MATERIAL TO PROCESS:
^^^^^^^^
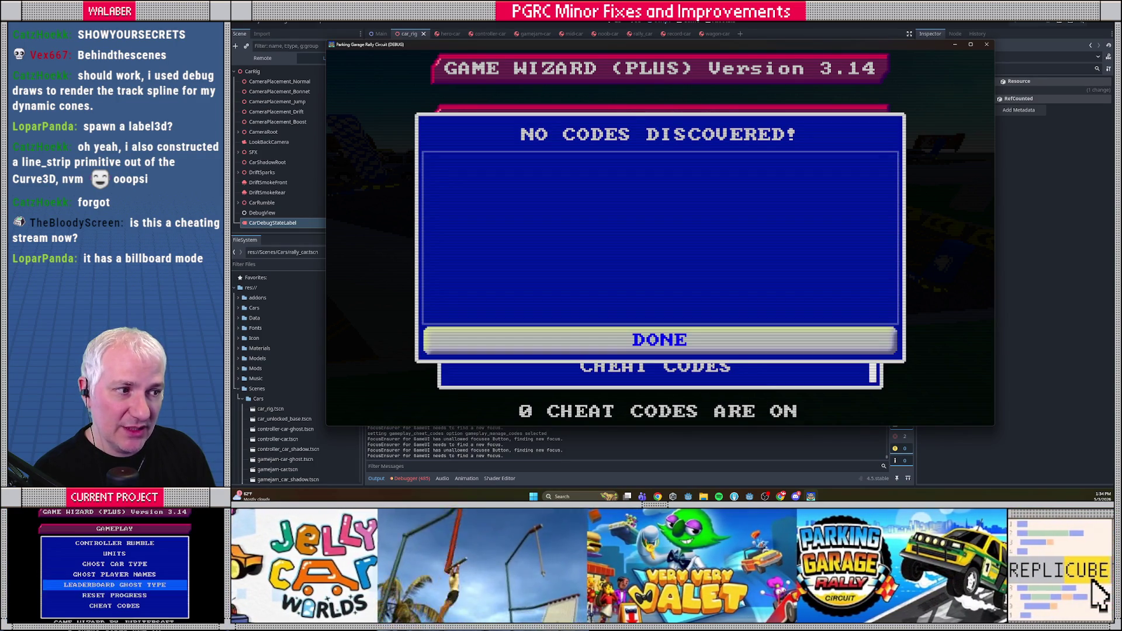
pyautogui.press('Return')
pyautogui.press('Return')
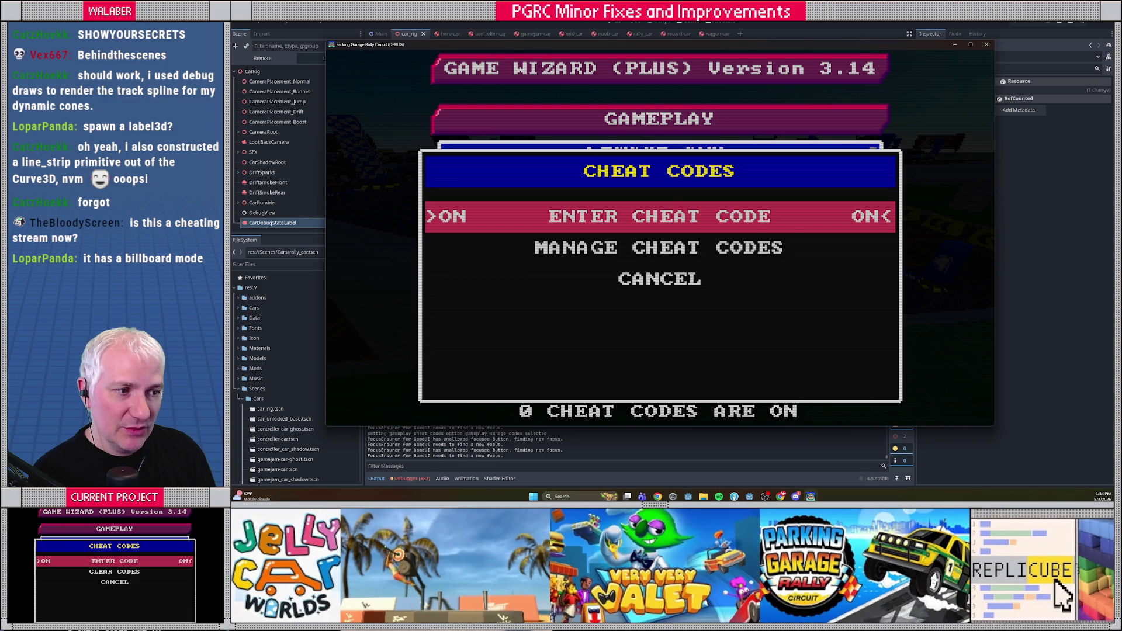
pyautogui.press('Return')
^^^^^^^^
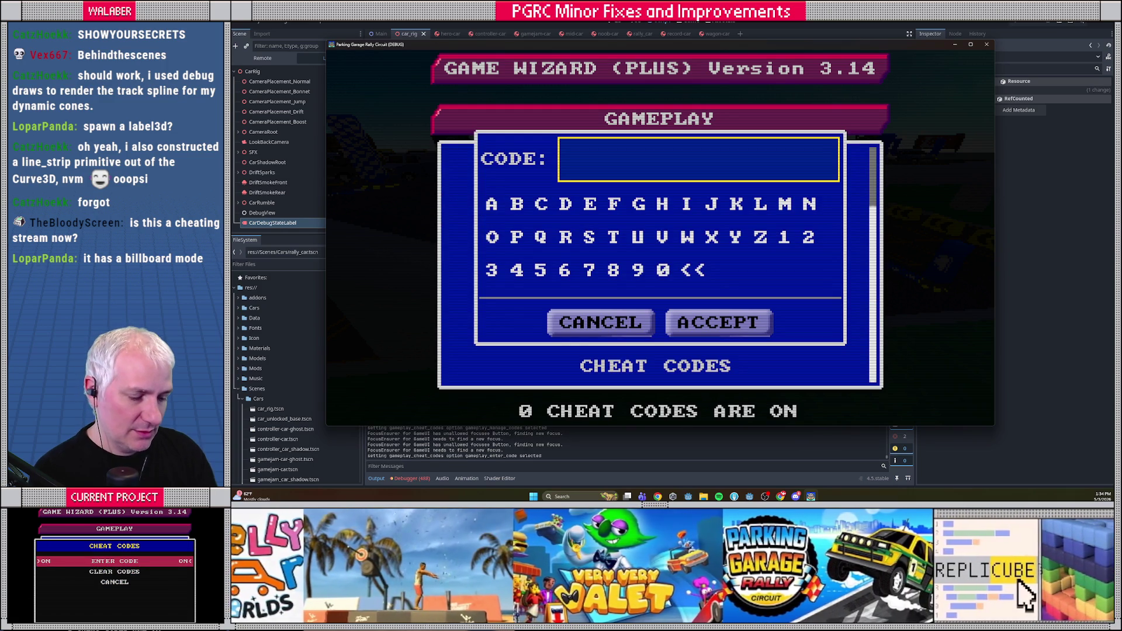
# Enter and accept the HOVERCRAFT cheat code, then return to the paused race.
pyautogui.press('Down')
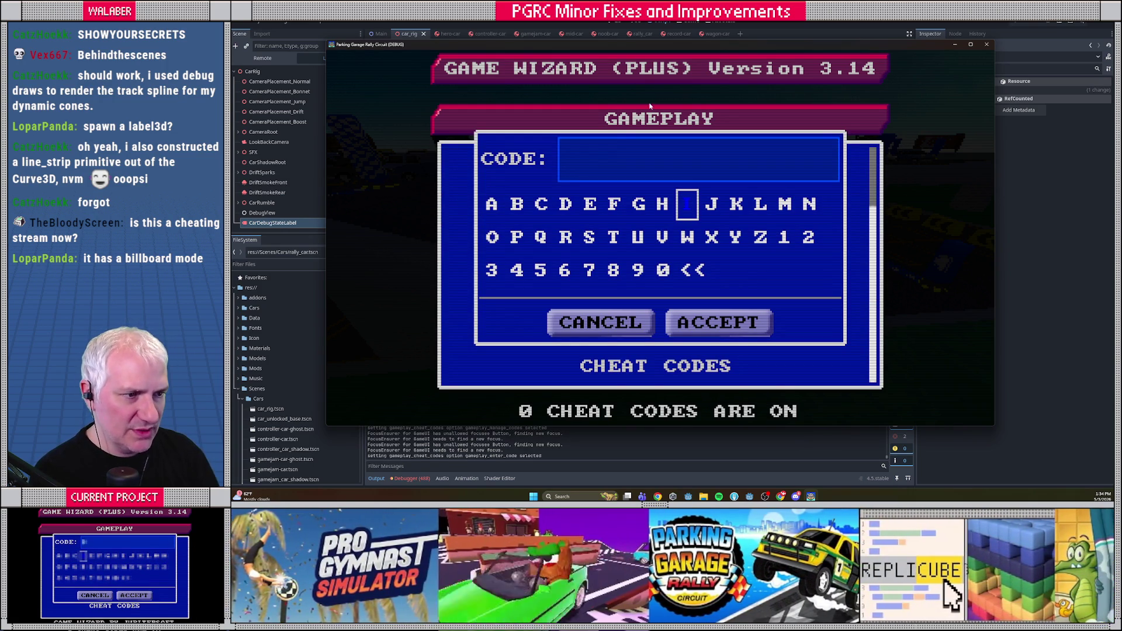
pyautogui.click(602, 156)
^^^^^^^^
In the entries above, find the line with "# Enter and" and the line with "pyautogui.click(602, 156)". Write out exactly those two lines and every line between them, pictures excluded.

TASK SOLUTION:
# Enter and accept the HOVERCRAFT cheat code, then return to the paused race.
pyautogui.press('Down')
pyautogui.click(602, 156)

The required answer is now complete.